Похожие чувства Морин питала ко всем остальным своим клиентам. Нет-нет, тут же мысленно поправилась она, не клиентам, а жертвам. Она многое знала об их жизни, об их семьях, помнила имена детей и супругов…

И точно знала, как именно они умерли в стенах муниципального госпиталя.

Морин передала фото Аманды Клеммонс ассистентке и, повернувшись к присяжным, по глазам поняла, что пробудила в них интерес. Им не терпелось услышать, что же было дальше.

– В тот злосчастный день, когда Аманда сломала ногу, ее доставили в отделение неотложной помощи, где ей сделали рентген, вправили костные обломки и наложили гипс. Процедура элементарная. Затем Аманду перевели в палату, где ей предстояло провести только одну ночь перед возвращением домой… Где-то после полуночи – во всяком случае, до рассвета – женщине ввели смертельную дозу используемого в химиотерапии цитоксана, а вовсе не викодина, то есть болеутоляющего, от которого она бы просто мирно проспала до самого утра… В ту страшную ночь, дамы и господа, Аманда погибла мучительной и бессмысленной смертью, и мы должны спросить, почему так вышло. Почему жизнь несчастной была отобрана у нее столь рано? В ходе этого процесса я расскажу вам об Аманде и еще, о девятнадцати пациентах, умерших от попадания в их организм смертельно опасных лекарств. Впрочем, из-за чего это произошло, я могу сказать вам прямо сейчас. Из-за безудержной, ненасытной, всепоглощающей жадности Муниципального госпиталя Сан-Франциско. Люди умирали вновь и вновь из-за того, что для руководства муниципального госпиталя, видите ли, экономический эффект важнее заботы о человеке… Предупреждаю: мне предстоит рассказать такие вещи об этой больнице, что вам станет плохо, – продолжала О'Мара, обводя пылающими глазами скамью присяжных. – Вы узнаете, что сплошь и рядом нарушались предписанные процедуры, что на работу принимали плохо обученный медперсонал, потому что это было дешево!.. Что у людей атрофировались все чувства от безумной переработки… И все ради одной-единственной цели: чтобы доходы муниципального госпиталя были одними из самых высоких среди медицинских учреждений Сан-Франциско!

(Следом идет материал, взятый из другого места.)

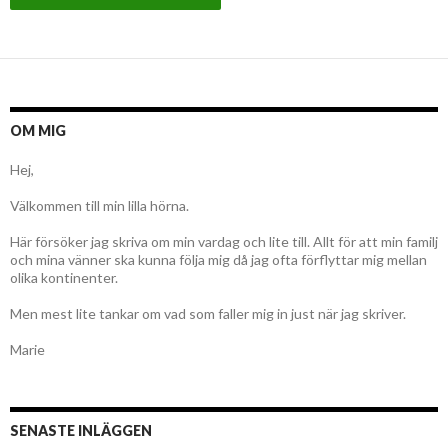
OM MIG
Hej,
Välkommen till min lilla hörna.
Här försöker jag skriva om min vardag och lite till. Allt för att min familj
och mina vänner ska kunna följa mig då jag ofta förflyttar mig mellan
olika kontinenter.
Men mest lite tankar om vad som faller mig in just när jag skriver.
Marie
SENASTE INLÄGGEN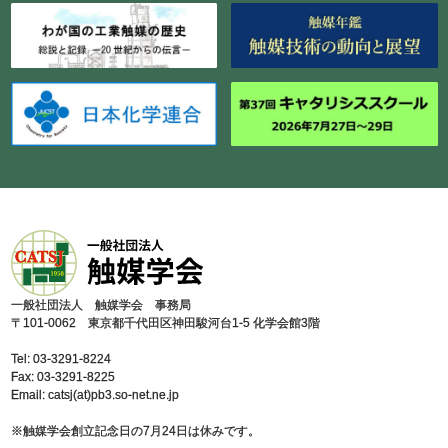
⼀般社団法⼈ 触媒学会 事務局
〒101-0062 東京都千代⽥区神⽥駿河台1-5 化学会館3階
Tel: 03-3291-8224
Fax: 03-3291-8225
Email: catsj(at)pb3.so-net.ne.jp
※触媒学会創⽴記念⽇の7⽉24⽇は休みです。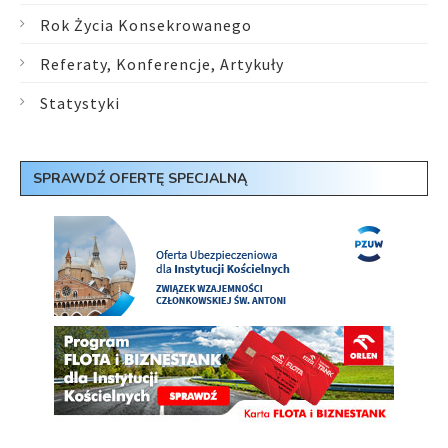
Rok Życia Konsekrowanego
Referaty, Konferencje, Artykuły
Statystyki
SPRAWDŹ OFERTĘ SPECJALNĄ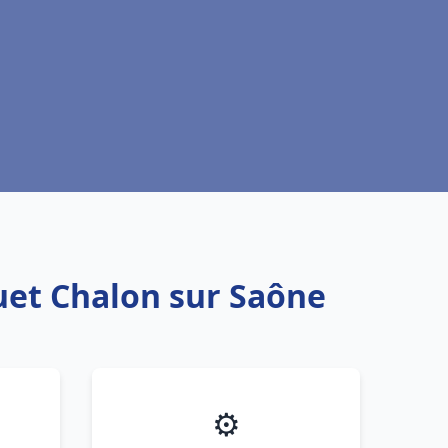
uet Chalon sur Saône
⚙️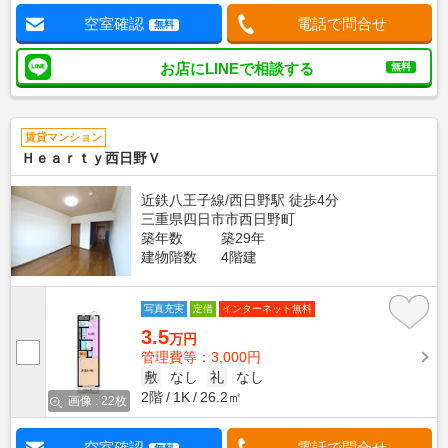
空室確認
電話で問合せ
無料
お店にLINEで相談する
無料
賃貸マンション
Ｈｅａｒｔｙ西日野Ｖ
近鉄八王子線/西日野駅 徒歩4分
三重県四日市市西日野町
築年数
築29年
建物階数
4階建
写真充実
定借
インターネット無料
3.5
万円
管理費等：3,000円
敷
なし
礼
なし
2階
1K
26.2㎡
画像 : 22枚
空室確認
電話で問合せ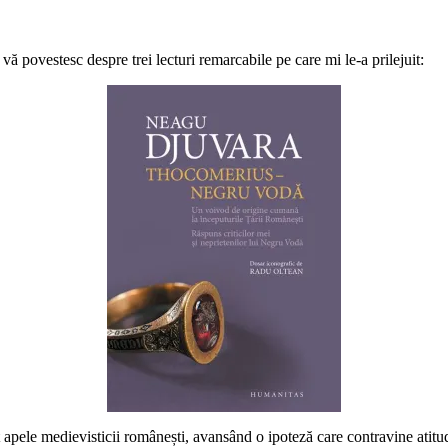
vă povestesc despre trei lecturi remarcabile pe care mi le-a prilejuit:
 apele medievisticii românești, avansând o ipoteză care contravine atit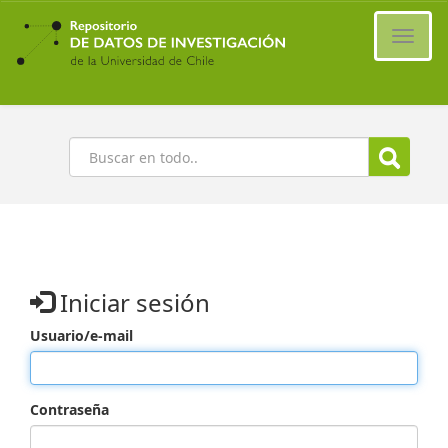
Ir
al
Cambi
contenido
naveg
principal
Buscar
Iniciar sesión
Usuario/e-mail
Contraseña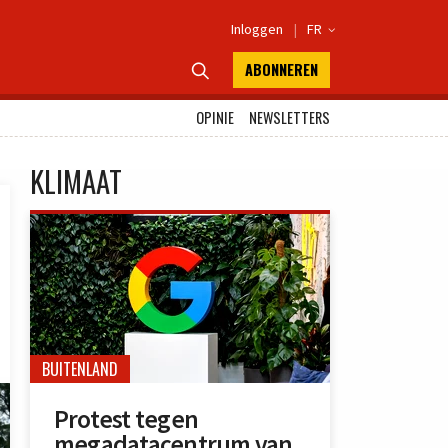
Inloggen
|
FR

ABONNEREN

OPINIE
NEWSLETTERS
KLIMAAT
BUITENLAND
Protest tegen
megadatacentrum van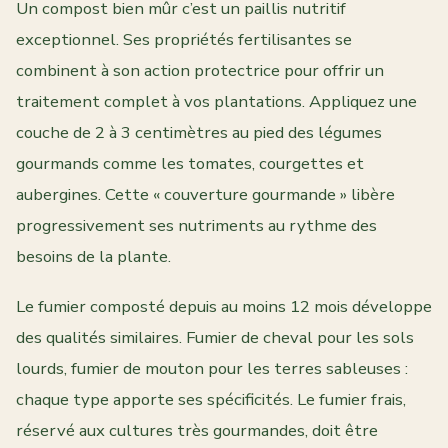
Un compost bien mûr c’est un paillis nutritif
exceptionnel. Ses propriétés fertilisantes se
combinent à son action protectrice pour offrir un
traitement complet à vos plantations. Appliquez une
couche de 2 à 3 centimètres au pied des légumes
gourmands comme les tomates, courgettes et
aubergines. Cette « couverture gourmande » libère
progressivement ses nutriments au rythme des
besoins de la plante.
Le fumier composté depuis au moins 12 mois développe
des qualités similaires. Fumier de cheval pour les sols
lourds, fumier de mouton pour les terres sableuses :
chaque type apporte ses spécificités. Le fumier frais,
réservé aux cultures très gourmandes, doit être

Могу вас заверить, что история двадцати бывших пациентов, от имени которых я выступаю, является лишь верхушкой айсберга, лишь началом кошмарного скандала…

– Протестую, ваша честь! – вылетел из кресла Крамер. – Я молчал-молчал, но намеки советника слишком возмутительны и, вообще говоря, отдают клеветой, а кроме того…

– Протест принят. Не испытывайте моего терпения, советник, – сказал судья Бевинс, обращаясь к Морин. – Если измените линию поведения еще раз, заработаете штраф. Это для начала. Потом все станет гораздо серьезней.

– Прошу прощения, ваша честь, я в запальчивости, – покаялась О'Мара. – Впредь обязуюсь быть осторожнее.

На самом деле Морин была вне себя от радости. Ей удалось сделать важное заявление, и теперь, сколько бы Крамер ни бился, он не сможет заставить присяжных забыть ее слова. Точнее, их смысл.

Муниципальный госпиталь – опасное место. Возмутительно опасное.

– Я выступаю здесь от имени своих клиентов, – сказала О'Мара, встав напротив присяжных и скорбно, как на молитве, сложив перед собой ладони. – От имени покойных и их семей. От имени всех жертв врачебной ошибки, явившейся результатом жадности и преступной халатности. – Здесь Морин повернулась к публике. – Прошу вас, поднимите руку те, кто потерял кого-то из родных или близких в муниципальном госпитале. – В воздух взметнулись десятки рук. По залу пронесся вздох изумления. – Мы просим вашей помощи, потому что хотим навсегда поставить точку в так называемых трагических случайностях.

Глава 20

Пока судья Бевинс колотил молотком по столу, Юки переводила взгляд с Морин О'Мара на доктора Гарзу и обратно. Она рассчитывала увидеть гнев и возмущение несправедливыми упреками в адрес больницы. Как ни странно, ее ожидания не оправдались. Напротив, на губах Гарзы играло нечто вроде легкой снисходительной улыбочки, а в целом выражение лица было столь же холодным, как и сельский ландшафт в зимнюю пору.